# iso Snowrator



## grf_1000 (Sep 14, 2009)

Anyone selling a good working Snowrator with 48" plow, in Michigan? Don't really need to have a spreader or any other options.


----------



## BossPlow2010 (Sep 29, 2010)

Isn’t Weingartz have a couple still?


----------



## m_ice (Aug 12, 2012)

grf_1000 said:


> Anyone selling a good working Snowrator with 48" plow, in Michigan? Don't really need to have a spreader or any other options.


If your willing to travel there's an original orange snorator for sale in Bloomington, IL


----------



## Ajlawn1 (Aug 20, 2009)

m_ice said:


> If your willing to travel there's an original orange snorator for sale in Bloomington, IL


And South Bend...


----------



## m_ice (Aug 12, 2012)

https://www.facebook.com/marketplace/item/2574048072897747/


----------



## m_ice (Aug 12, 2012)

Ajlawn1 said:


> And South Bend...


That's nice


----------



## Ajlawn1 (Aug 20, 2009)

m_ice said:


> https://www.facebook.com/marketplace/item/2574048072897747/


Hey it's in Normal... Lol! He upgraded to a Ventrac....


----------



## m_ice (Aug 12, 2012)

Ajlawn1 said:


> Hey it's in Normal...


Same difference


----------



## Mark Oomkes (Dec 10, 2000)

Ajlawn1 said:


> Hey it's in Normal... Lol! He upgraded to a Ventrac....


He'll likely be sorry.


----------



## Mr.Markus (Jan 7, 2010)

that ones no good it’s only for summer use...


----------



## grf_1000 (Sep 14, 2009)

i have no use for one during the summer.
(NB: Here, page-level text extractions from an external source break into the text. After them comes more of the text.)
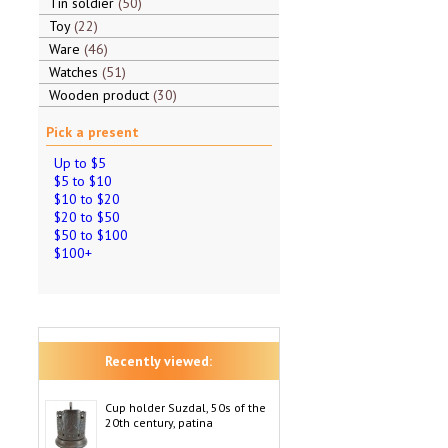
Tin soldier
50
Toy
22
Ware
46
Watches
51
Wooden product
30
Pick a present
Up to $5
$5 to $10
$10 to $20
$20 to $50
$50 to $100
$100+
Recently viewed:
Cup holder Suzdal, 50s of the
20th century, patina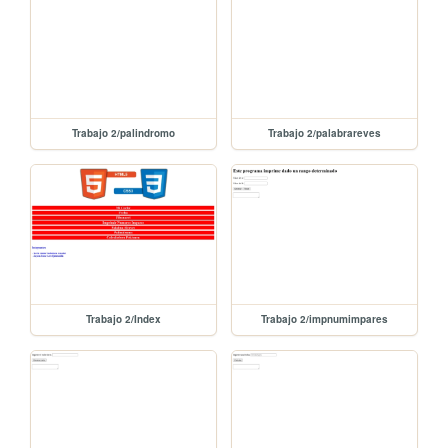
Trabajo 2/palindromo
Trabajo 2/palabrareves
Trabajo 2/Index
Trabajo 2/impnumimpares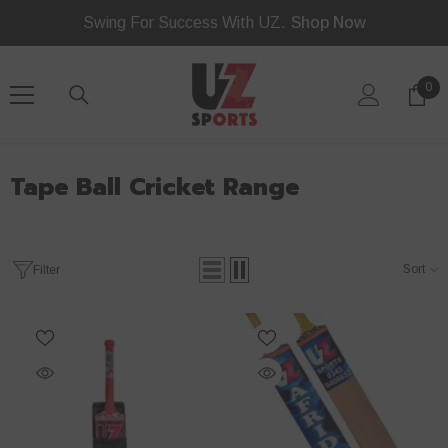
Read
SKIP TO CONTENT
Swing For Success With UZ.
Shop Now
the
Privacy
Policy
0
0
ite
Tape Ball Cricket Range
Sort
Filter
Thats why i was looking for a good used one.


----------



## fireball (Jan 9, 2000)

All snow removal equipment works great in August


----------



## Firstgreen (Feb 18, 2021)

grf_1000 said:


> Anyone selling a good working Snowrator with 48" plow, in Michigan? Don't really need to have a spreader or any other options.


Have one in Franklin park I'll


----------



## grf_1000 (Sep 14, 2009)

i am still looking for another Snowrator in good condtion.


----------



## grf_1000 (Sep 14, 2009)

Found one, can delete this thread.


----------